Эта битва была для него не целью, а средством. Инвестицией. Он вкладывал жизни этих дикарей, которые ему ничего не стоили, в рост своего
могущества. А когда его «семечко» напьется вдоволь крови, когда оно наберет силу, тогда… тогда наступит его час.Час, когда К’тул и его приятели смогут воспользоваться магией Дикой Руны, что теперь принадлежит им, чтобы захватить эту часть континента. Их собственная сила будет подпитываться таким древним и невероятно сильным артефактом, что был выращен буквально на крови. И это сделает его куда могущественнее. И куда ужаснее.
— Когда уже нам можно будет присоединиться? — поинтересовался Фтанг, с тоской глядя в сторону ущелья, откуда все еще доносились отголоски битвы и аппетитно пахло горелым мясом. — Мне хочется пойти туда и поиграть с ними.
Он переминался с ноги на ногу, его огромные кулаки то сжимались, то разжимались. Отсутствие действия явно утомляло его больше, чем любая битва.
— Не сейчас, — отрезал К’тул, не отрывая взгляда от ущелья. Его выцветшие глаза внимательно следили за происходящим, анализируя, оценивая. — Я не хочу, чтобы ты превратился в огромную, хорошо прожаренную отбивную. У того мальчишки-барона, похоже, весьма специфические представления о гостеприимстве.
— Ммммм… отбивнаааая… — мечтательно протянул Фтанг, и его живот, словно полностью соглашаясь с последним аргументом, издал громкий, протяжный, почти меланхоличный бурчащий звук.
И тут К’тул почувствовал это. Тонкое, почти невесомое, но настойчивое прикосновение к своему разуму. Словно кто-то пытался осторожно, но бесцеремонно, просунуть ментальное щупальце в его черепную коробку.
Он уже ощущал это скользкое, неприятное касание и раньше, когда они тащили ту рыжеволосую девчонку через лес. Видимо, это была снова она. Пыталась просканировать поле боя, оценить обстановку. Наивная.
— Паскудная тварь, — процедил он сквозь зубы, мгновенно возводя ментальный барьер, похожий по своей структуре на стену из колючей проволоки под высоким напряжением. Щупальце тут же отдернулось, словно обжегшись.
— Не только она, — кисло отозвался Идрис, который тоже почувствовал ментальное вторжение. Он поморщился, словно проглотил что-то протухшее. — Никого другого не ощущаешь, что ли?

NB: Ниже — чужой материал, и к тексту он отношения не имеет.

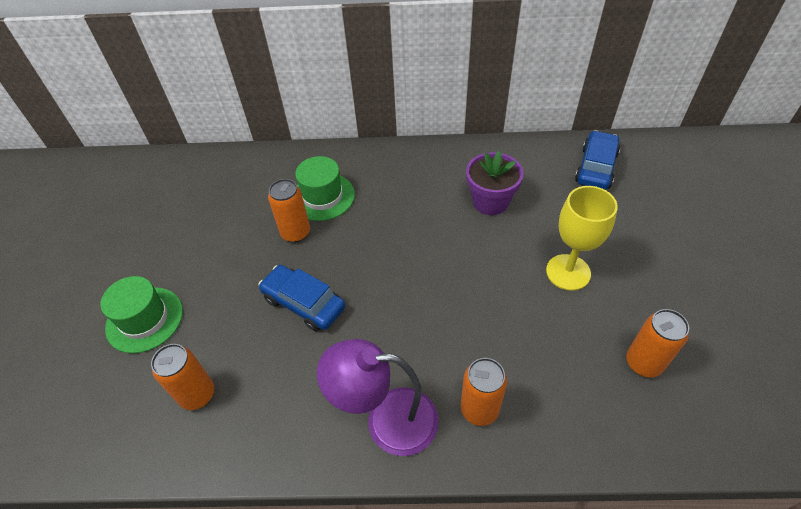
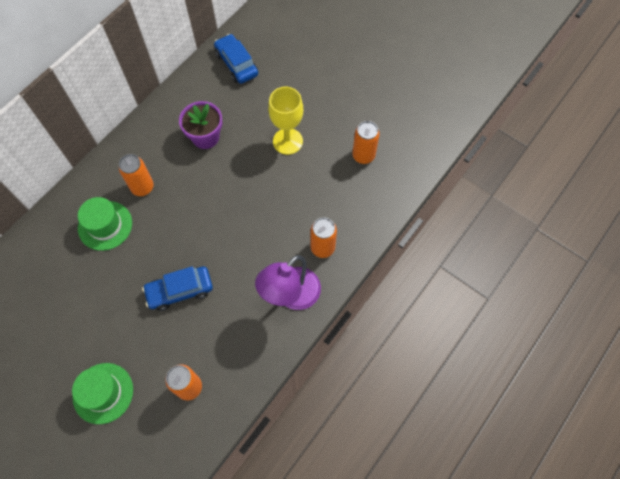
camera: 55 degrees left, 15 degrees up
orange can [268,179,310,243] -> orange can moved to [119,154,154,196]

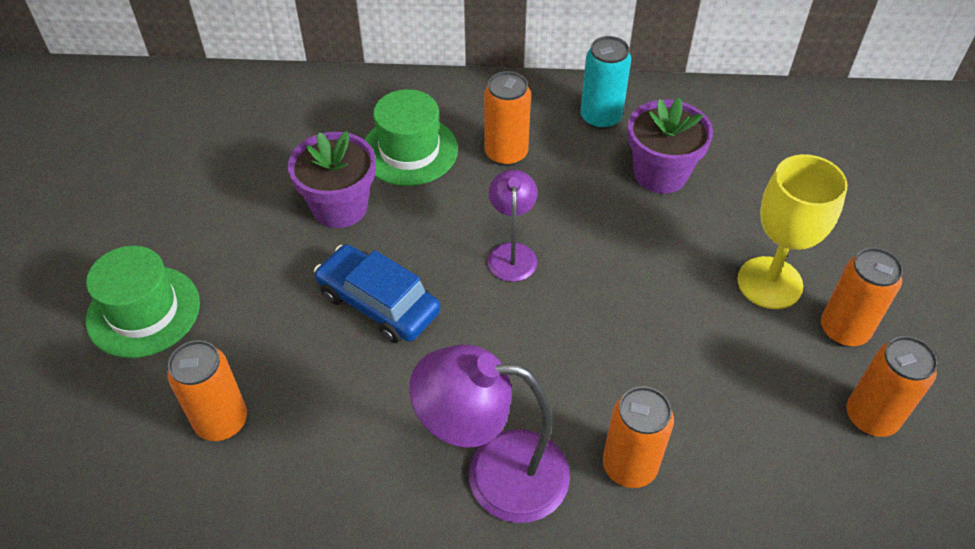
camera: 55 degrees right, 15 degrees down
blue car [214,34,258,84] -> none
none -> purple flower pot [288,131,376,228]
none -> purple lamp [487,169,537,282]
none -> turquoise can [580,36,631,130]
none -> orange can [821,247,903,347]

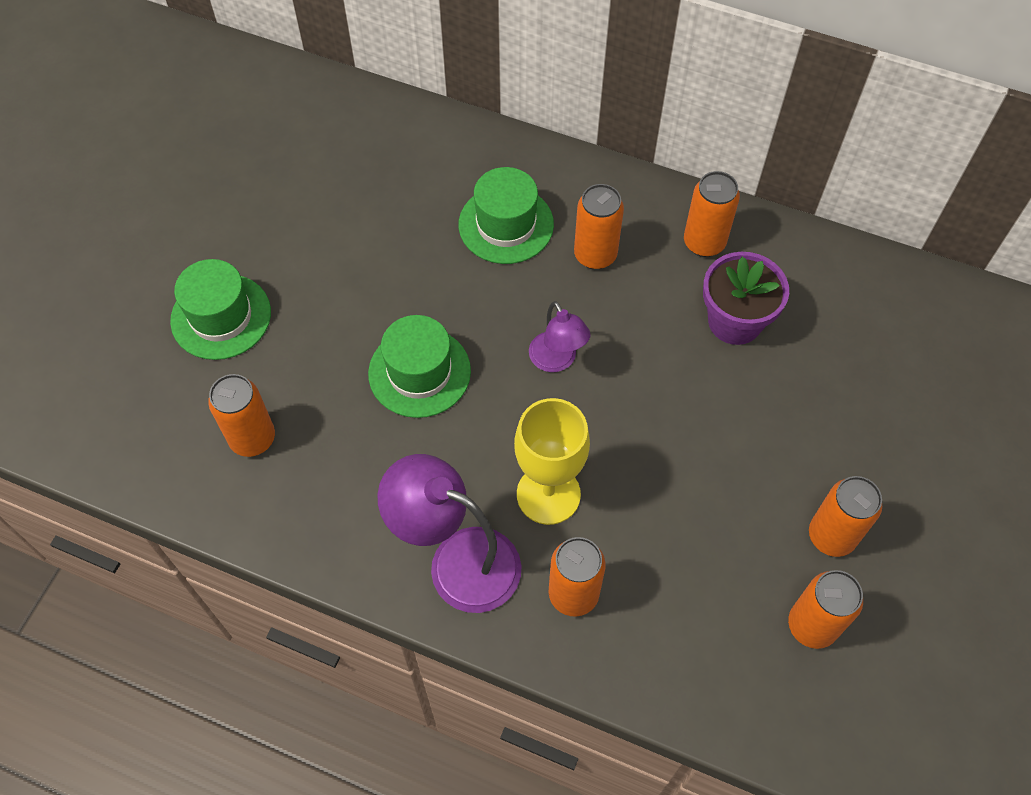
camera: 20 degrees right, 10 degrees up
purple flower pot [288,131,376,228] -> none
blue car [314,244,441,343] -> green hat [368,315,471,418]
purple lamp [487,169,537,282] -> purple lamp turned 135 degrees clockwise [529,301,591,372]
turquoise can [580,36,631,130] -> orange can [684,171,740,257]
yellow goblet [737,154,848,309] -> yellow goblet moved to [514,398,590,525]

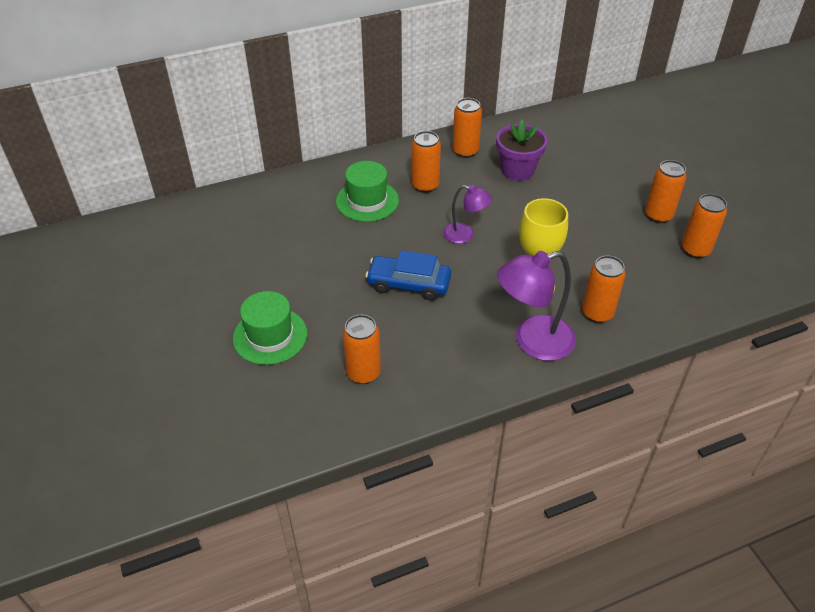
camera: 45 degrees left, 15 degrees down
green hat [368,315,471,418] -> blue car [366,250,451,301]

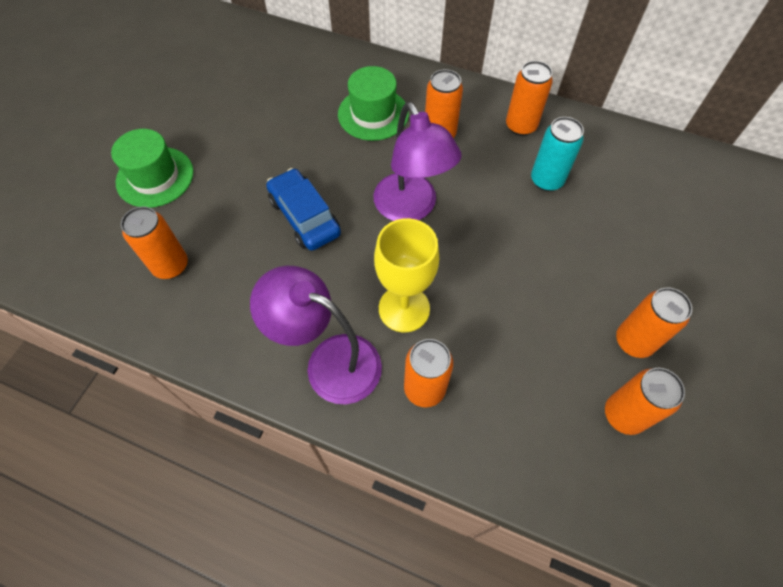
camera: 45 degrees right, 15 degrees up
purple lamp [443,185,492,244] -> purple lamp [373,102,462,221], size x1.73
purple flower pot [496,120,547,181] -> turquoise can [531,117,584,191]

К’тул медленно кивнул. Конечно, он ощущал. Эта вторая аура была другой. Не тонкой и проникающей, как у девчонки, а мощной, почти осязаемой, пульсирующей и ледяной, как айсберг на далеком севере. К’тул пошамкал губами. Еще один маг из старого мира, который охотился за ним и его приспешниками сотню-другую лет назад.
«Что, не сидится тебе на месте, старый пройдоха, — подумал К’тул, вспоминая былое».

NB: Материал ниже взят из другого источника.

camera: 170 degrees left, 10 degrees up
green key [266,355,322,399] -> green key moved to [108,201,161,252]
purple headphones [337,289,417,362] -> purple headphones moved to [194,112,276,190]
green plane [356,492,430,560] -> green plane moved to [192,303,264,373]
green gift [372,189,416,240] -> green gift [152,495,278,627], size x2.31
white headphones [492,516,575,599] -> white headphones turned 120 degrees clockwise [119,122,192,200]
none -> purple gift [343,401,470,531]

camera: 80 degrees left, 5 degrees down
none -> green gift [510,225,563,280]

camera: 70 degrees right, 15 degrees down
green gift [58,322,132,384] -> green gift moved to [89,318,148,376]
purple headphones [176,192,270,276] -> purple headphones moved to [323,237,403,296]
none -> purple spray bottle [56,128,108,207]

— Ощущаю, — подтвердил К’тул. — Но вряд ли он настолько глуп, чтобы кинуться к нам троим в одиночку и попытаться остановить нас собственными руками. Он силен, да, спору нет. Но он не настолько силен. И, судя по тому, что я успел о нем понять, он не из тех, кто занимается бессмысленным самопожертвованием. Он расчетлив. И это делает его еще более опасным.
Старик снова посмотрел на ущелье. Битва там явно шла к своему логическому завершению. Крики стихали, огня становилось все меньше.

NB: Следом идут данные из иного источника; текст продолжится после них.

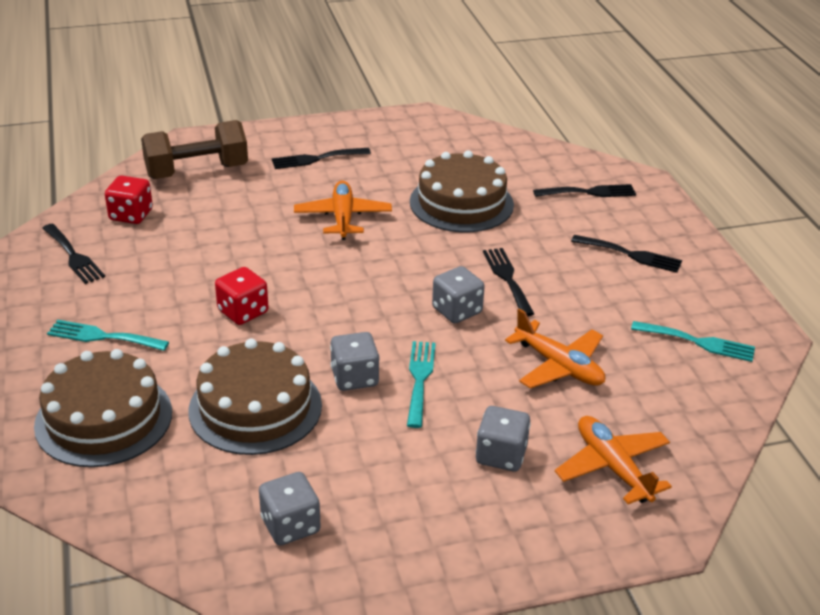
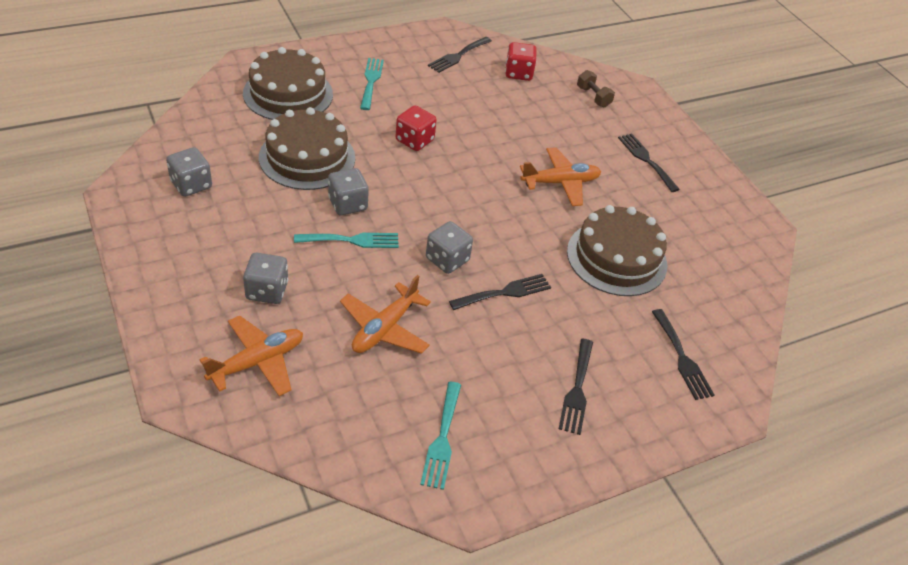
camera: 75 degrees right, 10 degrees up
brown dumbbell [141,120,248,179] -> brown dumbbell [577,70,615,107], size x0.49

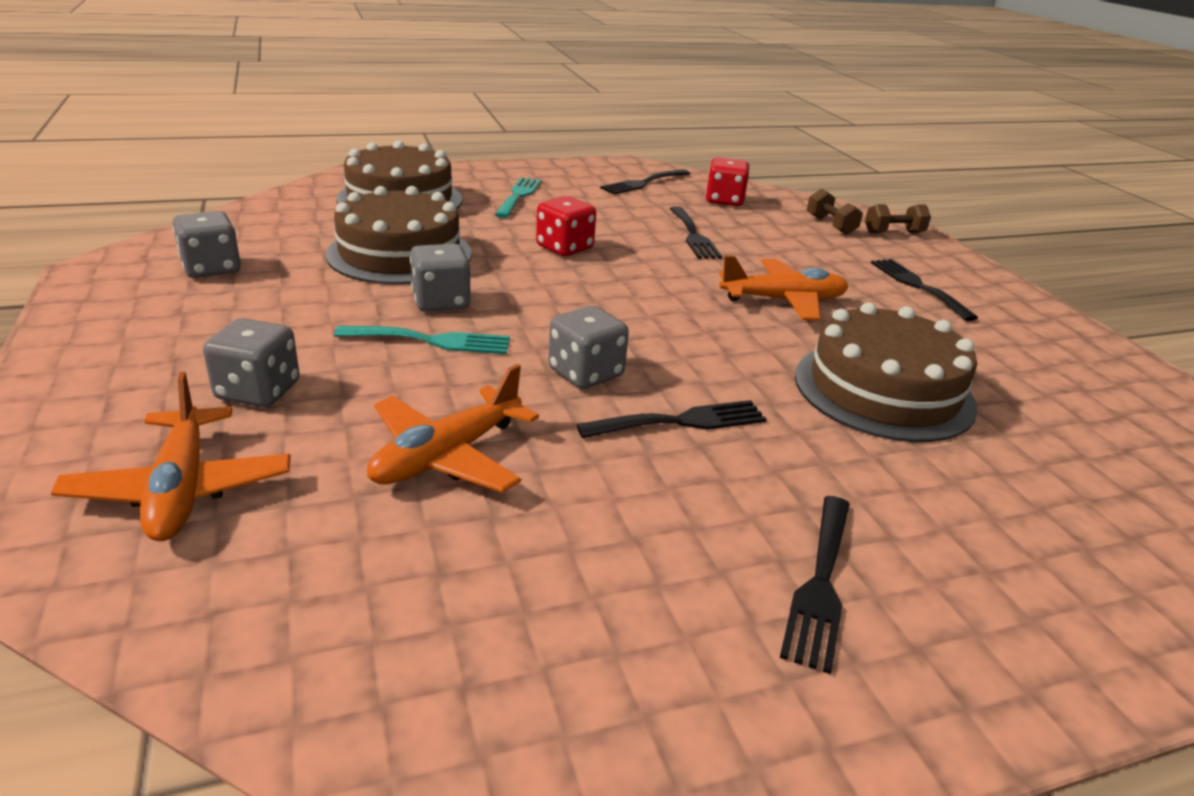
camera: 10 degrees right, 15 degrees down
orange plane [200,316,303,396] -> orange plane turned 105 degrees clockwise [51,372,291,541]
turquoise fork [420,382,461,490] -> none
black fork [652,309,715,400] -> black fork moved to [670,206,722,259]
none -> brown dumbbell [865,204,931,233]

Его внимание привлек один из ордынцев, наполовину обсмаленный, перепачканный в саже, он брел, не разбирая дороги, пока не дошел до К’тула и не остановился.
— Не пройти, — сказал он. — Там образовалась гора из наших людей, о, великий К’тул из Старого Мира, — а затем глаза его остекленели, и он рухнул навзничь.
К’тул, не обращая внимания на павшего у его ног гонца, извлек из-за пазухи тот самый маленький, невзрачный камушек — Сердце Дикой Руны. Он поднес его ближе к глазам, рассматривая в тусклом свете дня. А затем перевел взгляд на еще теплое тело ордынца, лежавшее на земле.